# Keeping plants red



## Gumby (Aug 1, 2005)

I've been reading a lot on here about how to bring out the best color in red plants. 

It seems that you need to keep your iron high all the time (I do) and you can either keep NO3 low and PO4 high or vise versa. 

I currently have my NO3 around 15ppm and PO4 around 2ppm, I add iron daily. CO2 around 15-20PPM(soon to change to 30 once I seal the sump), lighting is close to 4wpg. Temp is at 78F(I can't seem to get it down). I keep these levels as constant as possible with the amount of light that I have. 

My question is this: Why aren't my plants as red as they can be? My Ammania gracialis is an orangy yellow color with reddish pink new growth. My red tenellus is pink, not red. The leaves on my Kleiner Bar Sword will start out blood red but turn green as they get larger. The only red plant that is showing awesome color is A. reneckii.

To bring out brillant reds, is it better to keep NO3 high and PO4 low, or NO3 low and PO4 high? 

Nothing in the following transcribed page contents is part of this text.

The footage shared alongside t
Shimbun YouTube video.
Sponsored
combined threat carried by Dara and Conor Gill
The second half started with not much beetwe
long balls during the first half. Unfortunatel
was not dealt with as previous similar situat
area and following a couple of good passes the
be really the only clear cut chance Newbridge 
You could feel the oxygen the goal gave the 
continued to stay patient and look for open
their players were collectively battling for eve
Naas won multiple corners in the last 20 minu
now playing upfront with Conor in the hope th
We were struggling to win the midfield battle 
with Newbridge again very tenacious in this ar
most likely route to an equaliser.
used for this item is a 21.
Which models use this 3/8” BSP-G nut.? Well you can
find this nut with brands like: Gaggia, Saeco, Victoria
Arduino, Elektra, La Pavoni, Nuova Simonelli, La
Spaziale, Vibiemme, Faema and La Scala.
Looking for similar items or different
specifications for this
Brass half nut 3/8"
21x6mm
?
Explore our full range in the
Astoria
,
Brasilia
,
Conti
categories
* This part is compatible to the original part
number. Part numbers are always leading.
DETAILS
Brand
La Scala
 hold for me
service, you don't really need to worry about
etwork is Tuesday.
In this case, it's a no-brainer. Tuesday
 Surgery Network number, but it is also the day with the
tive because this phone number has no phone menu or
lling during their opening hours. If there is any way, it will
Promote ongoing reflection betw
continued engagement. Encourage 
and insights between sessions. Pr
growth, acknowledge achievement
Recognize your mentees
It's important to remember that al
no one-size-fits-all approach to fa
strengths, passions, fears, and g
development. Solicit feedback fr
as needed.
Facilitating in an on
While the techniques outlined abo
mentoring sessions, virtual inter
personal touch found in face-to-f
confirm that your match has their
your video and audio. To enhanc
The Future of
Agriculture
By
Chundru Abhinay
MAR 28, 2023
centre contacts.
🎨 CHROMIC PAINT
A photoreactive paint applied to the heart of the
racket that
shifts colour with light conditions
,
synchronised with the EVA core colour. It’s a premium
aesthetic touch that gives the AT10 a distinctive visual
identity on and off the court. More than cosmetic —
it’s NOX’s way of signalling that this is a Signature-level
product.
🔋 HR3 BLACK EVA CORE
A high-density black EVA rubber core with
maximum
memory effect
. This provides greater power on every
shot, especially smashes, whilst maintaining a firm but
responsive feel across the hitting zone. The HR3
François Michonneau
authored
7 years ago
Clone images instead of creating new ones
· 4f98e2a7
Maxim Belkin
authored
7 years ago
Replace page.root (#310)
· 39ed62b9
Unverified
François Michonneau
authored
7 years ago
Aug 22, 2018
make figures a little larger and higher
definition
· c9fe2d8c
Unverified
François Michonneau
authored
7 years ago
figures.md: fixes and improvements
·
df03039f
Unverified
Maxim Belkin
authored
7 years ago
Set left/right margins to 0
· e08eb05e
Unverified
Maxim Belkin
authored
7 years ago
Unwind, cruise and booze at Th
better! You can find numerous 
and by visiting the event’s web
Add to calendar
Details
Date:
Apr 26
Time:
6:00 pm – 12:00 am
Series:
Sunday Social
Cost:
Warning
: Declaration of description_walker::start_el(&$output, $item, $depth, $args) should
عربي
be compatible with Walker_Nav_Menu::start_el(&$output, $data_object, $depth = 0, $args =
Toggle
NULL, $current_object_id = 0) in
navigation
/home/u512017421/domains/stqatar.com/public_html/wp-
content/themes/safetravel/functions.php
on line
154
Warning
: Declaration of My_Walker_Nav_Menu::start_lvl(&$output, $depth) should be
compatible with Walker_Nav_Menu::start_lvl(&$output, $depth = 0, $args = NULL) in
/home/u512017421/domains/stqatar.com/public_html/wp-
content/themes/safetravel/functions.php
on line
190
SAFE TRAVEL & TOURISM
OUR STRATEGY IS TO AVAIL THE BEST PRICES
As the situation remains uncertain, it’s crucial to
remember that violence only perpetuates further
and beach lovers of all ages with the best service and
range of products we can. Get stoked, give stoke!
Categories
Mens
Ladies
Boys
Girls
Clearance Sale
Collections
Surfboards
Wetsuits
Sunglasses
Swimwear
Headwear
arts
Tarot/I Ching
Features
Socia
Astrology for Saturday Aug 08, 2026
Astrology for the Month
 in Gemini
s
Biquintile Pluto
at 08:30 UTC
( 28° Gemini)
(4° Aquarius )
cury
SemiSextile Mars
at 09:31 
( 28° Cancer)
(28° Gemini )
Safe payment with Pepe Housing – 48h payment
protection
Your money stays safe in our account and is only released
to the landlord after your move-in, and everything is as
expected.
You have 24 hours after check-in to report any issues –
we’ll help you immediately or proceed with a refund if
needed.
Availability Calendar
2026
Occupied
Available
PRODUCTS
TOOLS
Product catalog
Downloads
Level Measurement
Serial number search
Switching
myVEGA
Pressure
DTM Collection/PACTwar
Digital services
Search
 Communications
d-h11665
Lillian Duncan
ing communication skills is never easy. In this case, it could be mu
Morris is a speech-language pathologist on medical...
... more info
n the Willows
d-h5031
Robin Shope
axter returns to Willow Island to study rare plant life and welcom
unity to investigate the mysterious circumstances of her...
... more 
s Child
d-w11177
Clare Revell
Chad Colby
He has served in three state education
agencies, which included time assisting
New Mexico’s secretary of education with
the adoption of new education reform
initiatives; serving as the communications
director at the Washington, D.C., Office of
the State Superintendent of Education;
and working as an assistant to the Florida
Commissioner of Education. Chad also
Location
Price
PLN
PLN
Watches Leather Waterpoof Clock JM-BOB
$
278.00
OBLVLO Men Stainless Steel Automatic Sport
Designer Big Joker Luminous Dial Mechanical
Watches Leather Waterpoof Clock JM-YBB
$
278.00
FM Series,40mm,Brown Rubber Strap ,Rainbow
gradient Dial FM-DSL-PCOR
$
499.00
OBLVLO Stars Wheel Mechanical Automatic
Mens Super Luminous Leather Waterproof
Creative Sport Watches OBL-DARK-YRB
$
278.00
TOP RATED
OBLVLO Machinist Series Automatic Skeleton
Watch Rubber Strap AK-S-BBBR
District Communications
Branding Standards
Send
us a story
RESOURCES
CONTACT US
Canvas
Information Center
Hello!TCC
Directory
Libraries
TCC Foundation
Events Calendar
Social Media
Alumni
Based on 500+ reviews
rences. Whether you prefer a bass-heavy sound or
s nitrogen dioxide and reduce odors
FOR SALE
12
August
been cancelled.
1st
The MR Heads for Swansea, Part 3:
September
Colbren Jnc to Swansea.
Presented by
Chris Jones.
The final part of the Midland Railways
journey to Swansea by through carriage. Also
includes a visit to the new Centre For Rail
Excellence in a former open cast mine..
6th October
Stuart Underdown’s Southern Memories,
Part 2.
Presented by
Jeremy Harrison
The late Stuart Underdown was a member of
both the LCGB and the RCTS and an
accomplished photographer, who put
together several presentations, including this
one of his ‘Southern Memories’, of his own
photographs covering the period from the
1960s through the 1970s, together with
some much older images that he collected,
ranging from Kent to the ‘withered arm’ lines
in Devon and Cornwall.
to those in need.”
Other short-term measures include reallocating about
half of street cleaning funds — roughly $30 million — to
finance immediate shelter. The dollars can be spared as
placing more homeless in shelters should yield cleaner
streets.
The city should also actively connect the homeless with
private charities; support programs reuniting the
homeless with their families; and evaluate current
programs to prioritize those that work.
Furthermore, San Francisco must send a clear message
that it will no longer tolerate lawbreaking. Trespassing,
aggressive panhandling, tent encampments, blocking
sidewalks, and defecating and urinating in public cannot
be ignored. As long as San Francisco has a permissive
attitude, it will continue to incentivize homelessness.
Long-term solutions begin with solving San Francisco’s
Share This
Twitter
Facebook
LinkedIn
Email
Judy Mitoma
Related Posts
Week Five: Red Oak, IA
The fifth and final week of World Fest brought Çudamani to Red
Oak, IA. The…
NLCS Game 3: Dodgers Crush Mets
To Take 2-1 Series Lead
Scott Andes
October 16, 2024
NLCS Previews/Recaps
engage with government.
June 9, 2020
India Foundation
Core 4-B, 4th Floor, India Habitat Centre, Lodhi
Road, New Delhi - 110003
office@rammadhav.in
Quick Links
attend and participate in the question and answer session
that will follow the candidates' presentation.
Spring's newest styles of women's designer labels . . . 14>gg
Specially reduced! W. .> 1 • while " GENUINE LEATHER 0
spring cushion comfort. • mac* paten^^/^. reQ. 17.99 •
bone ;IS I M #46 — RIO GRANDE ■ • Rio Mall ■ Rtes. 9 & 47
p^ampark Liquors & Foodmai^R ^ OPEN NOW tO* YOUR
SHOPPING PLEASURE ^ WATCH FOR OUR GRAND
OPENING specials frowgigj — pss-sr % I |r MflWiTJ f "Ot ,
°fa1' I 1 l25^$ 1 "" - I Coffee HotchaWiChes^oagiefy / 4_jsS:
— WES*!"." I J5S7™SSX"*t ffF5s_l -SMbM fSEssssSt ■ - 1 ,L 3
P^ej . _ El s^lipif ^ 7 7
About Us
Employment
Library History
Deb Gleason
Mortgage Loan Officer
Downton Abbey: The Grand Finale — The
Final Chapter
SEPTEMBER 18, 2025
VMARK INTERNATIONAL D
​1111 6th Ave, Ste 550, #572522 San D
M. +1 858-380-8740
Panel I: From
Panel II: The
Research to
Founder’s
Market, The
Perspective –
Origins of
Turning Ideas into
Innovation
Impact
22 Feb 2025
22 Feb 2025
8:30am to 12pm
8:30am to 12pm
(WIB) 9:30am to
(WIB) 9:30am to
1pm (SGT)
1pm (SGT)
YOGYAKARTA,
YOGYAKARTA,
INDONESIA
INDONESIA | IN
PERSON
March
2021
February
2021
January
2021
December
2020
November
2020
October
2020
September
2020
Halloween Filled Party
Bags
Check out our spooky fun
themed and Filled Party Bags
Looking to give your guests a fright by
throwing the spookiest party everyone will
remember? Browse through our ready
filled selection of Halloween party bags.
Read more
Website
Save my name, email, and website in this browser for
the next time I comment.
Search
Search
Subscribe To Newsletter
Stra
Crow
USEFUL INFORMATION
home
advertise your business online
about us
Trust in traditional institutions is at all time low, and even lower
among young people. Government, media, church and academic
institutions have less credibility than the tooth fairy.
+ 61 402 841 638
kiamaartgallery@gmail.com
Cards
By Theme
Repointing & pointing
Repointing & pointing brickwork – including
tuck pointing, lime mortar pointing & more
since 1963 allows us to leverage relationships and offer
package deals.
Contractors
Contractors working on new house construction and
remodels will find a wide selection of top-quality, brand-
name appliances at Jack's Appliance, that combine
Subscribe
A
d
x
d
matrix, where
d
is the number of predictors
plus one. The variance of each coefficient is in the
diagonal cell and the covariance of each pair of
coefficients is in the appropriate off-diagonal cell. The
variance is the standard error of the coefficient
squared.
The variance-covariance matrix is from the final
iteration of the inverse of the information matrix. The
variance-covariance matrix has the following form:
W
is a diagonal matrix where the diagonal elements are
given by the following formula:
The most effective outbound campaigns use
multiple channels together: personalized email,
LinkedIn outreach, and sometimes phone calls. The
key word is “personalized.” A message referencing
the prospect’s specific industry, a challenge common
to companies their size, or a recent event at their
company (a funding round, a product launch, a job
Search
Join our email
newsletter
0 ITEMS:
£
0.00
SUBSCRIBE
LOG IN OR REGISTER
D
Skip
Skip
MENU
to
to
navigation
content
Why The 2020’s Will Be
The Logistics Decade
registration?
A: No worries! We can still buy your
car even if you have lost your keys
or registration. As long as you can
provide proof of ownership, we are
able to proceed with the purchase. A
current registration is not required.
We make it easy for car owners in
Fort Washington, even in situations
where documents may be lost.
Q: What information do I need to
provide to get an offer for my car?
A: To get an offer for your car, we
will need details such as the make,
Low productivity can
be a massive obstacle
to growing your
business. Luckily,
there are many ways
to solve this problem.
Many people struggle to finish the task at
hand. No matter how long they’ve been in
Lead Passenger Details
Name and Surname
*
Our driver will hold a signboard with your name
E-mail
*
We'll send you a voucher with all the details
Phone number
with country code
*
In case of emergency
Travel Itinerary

I'd like to hear what your water parameters are like if you have some of the mentioned plants that are displaying nice colors.

Thanks!
-Gumby


----------



## SnyperP (Dec 10, 2004)

You have to be careful not to bottom out you're nitrates. 15ppm isn't considered very low. Not from my own experience, but people have recommended going down to as low as 5ppm. This can be accomplished by dosing more frequently at a smaller dosage.


----------